What to work on:
Find each line below containing the word "bash" and copy it.

Data for analysis:
____________

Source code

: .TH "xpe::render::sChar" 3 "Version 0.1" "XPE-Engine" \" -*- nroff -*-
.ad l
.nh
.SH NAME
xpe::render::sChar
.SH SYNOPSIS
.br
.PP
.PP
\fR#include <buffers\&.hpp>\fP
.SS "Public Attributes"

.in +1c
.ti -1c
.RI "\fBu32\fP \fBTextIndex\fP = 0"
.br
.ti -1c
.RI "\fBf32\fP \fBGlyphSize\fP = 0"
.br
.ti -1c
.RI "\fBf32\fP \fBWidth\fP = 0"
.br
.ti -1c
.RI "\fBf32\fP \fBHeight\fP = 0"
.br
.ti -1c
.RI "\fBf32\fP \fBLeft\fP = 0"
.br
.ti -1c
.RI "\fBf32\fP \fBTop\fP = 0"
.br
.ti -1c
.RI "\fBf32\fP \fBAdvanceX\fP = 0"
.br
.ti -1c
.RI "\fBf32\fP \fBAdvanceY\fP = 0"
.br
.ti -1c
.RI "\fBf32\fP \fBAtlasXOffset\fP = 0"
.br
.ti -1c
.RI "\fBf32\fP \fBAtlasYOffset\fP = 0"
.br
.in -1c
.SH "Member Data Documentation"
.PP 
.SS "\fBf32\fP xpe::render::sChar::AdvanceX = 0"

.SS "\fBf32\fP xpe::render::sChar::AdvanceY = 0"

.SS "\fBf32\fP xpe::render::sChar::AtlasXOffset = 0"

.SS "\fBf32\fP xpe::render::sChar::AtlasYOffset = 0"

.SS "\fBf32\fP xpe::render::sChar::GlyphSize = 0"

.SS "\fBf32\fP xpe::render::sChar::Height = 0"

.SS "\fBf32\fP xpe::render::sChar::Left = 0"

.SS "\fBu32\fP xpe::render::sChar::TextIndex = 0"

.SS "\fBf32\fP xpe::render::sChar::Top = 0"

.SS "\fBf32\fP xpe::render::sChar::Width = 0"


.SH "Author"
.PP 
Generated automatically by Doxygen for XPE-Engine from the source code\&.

____________

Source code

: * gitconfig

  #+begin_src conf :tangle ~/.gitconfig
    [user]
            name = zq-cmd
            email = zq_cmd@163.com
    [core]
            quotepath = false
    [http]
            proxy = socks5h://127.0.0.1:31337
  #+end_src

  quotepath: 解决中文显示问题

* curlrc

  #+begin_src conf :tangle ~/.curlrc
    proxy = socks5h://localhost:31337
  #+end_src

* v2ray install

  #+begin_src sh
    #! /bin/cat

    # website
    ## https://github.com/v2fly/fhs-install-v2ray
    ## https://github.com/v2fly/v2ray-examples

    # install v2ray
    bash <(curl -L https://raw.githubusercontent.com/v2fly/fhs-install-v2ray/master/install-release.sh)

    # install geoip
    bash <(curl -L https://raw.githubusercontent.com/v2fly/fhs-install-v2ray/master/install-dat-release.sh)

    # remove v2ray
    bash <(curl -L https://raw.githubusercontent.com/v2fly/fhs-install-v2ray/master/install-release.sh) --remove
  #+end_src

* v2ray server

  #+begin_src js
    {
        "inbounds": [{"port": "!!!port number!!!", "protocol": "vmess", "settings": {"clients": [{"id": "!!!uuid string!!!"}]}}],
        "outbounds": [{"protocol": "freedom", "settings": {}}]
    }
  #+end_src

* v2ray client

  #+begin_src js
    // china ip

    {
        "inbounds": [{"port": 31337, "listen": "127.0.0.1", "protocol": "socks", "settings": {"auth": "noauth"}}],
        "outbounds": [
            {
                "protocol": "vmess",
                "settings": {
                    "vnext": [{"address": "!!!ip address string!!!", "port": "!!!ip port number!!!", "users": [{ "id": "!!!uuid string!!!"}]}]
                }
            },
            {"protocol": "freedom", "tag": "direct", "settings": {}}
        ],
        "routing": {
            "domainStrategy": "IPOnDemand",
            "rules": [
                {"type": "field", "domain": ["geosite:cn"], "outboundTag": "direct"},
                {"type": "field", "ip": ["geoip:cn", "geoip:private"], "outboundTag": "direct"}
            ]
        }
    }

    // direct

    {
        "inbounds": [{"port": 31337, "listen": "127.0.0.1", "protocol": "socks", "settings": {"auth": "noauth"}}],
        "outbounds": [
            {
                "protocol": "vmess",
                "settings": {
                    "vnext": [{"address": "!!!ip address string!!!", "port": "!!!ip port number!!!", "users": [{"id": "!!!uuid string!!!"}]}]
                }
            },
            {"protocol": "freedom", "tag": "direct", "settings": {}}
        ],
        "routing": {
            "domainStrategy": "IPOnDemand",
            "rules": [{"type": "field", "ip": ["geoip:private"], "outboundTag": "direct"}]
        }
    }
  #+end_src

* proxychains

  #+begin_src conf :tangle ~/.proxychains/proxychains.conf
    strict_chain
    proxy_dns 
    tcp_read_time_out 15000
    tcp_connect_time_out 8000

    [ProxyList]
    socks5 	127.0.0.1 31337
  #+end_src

____________

Answer space:
    bash <(curl -L https://raw.githubusercontent.com/v2fly/fhs-install-v2ray/master/install-release.sh)
    bash <(curl -L https://raw.githubusercontent.com/v2fly/fhs-install-v2ray/master/install-dat-release.sh)
    bash <(curl -L https://raw.githubusercontent.com/v2fly/fhs-install-v2ray/master/install-release.sh) --remove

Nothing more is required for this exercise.